The problem here is different, it relates to the fact that the code in opentitantool tries to list all serial devices using udev, but udev does not work completely in a container with --privileged. But obviously we don't want to have our CI containers use this option. Our CI already using some hack to make udev "kind of work" but for example it is not able to handle device that dynamically (dis)appear and there are issues with symlinks. Last time I checked, it looks like it's very difficult to make udev work in a container, but there seems to be no good reason for that except for the conflict between docker developers and systemd developers.

a-will commented 1 year ago

You might consider it to be that the serialport crate is choosing less reliable properties to check and pass back. Inside the container, udev lookups still work for me, but only the attributes are available (not derived properties / environment variables created from udev rules). If the serialport crate properly walked the device tree with libudev instead, serialport::available_ports() could still return useful info.

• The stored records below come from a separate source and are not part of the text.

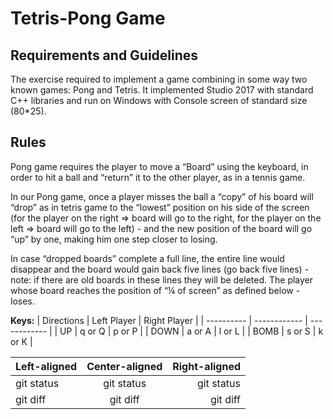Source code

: # Tetris-Pong Game
## **Requirements and Guidelines**
The exercise required to implement a game combining in some way two known games: Pong and Tetris.
It implemented Studio 2017 with standard C++ libraries and run on Windows with Console screen of standard size (80*25).

## **Rules**
Pong game requires the player to move a “Board” using the keyboard, in order to hit a ball
and “return” it to the other player, as in a tennis game.

In our Pong game, once a player misses the ball a “copy” of his board will “drop” as in tetris
game to the “lowest” position on his side of the screen (for the player on the right => board
will go to the right, for the player on the left => board will go to the left) - and the new position
of the board will go “up” by one, making him one step closer to losing.

In case “dropped boards” complete a full line, the entire line would disappear and the board
would gain back five lines (go back five lines) - note: if there are old boards in these lines
they will be deleted.
The player whose board reaches the position of “¼ of screen” as defined below - loses.

**Keys:**
| Directions | Left Player  | Right Player |
| ---------- | ------------ | ------------ |
| UP | q or Q | p or P |
| DOWN | a or A | l or L |
| BOMB | s or S | k or K |

| Left-aligned | Center-aligned | Right-aligned |
| :---         |     :---:      |          ---: |
| git status   | git status     | git status    |
| git diff     | git diff       | git diff      |
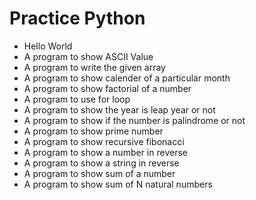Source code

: # Practice Python

- Hello World
- A program to show ASCII Value
- A program to write the given array
- A program to show calender of a particular month
- A program to show factorial of a number
- A program to use for loop
- A program to show the year is leap year or not
- A program to show if the number is palindrome or not
- A program to show prime number
- A program to show recursive fibonacci
- A program to show a number in reverse
- A program to show a string in reverse
- A program to show sum of a number
- A program to show sum of N natural numbers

The crate merely needed to check the parent device of the "tty" node to find the type (with another jump from "cdc_acm" or "usb-serial" parents to get to the "usb" parent device). But it doesn't do that; instead, it relies on the ID_BUS environment variable...

I'm not sure how to get access to udev's special database from the container.

pamaury commented 1 year ago

I admit that I don't know udev really well but if it indeed relies on less reliable attributes then we should just patch serialport (and ideally upstream the changes).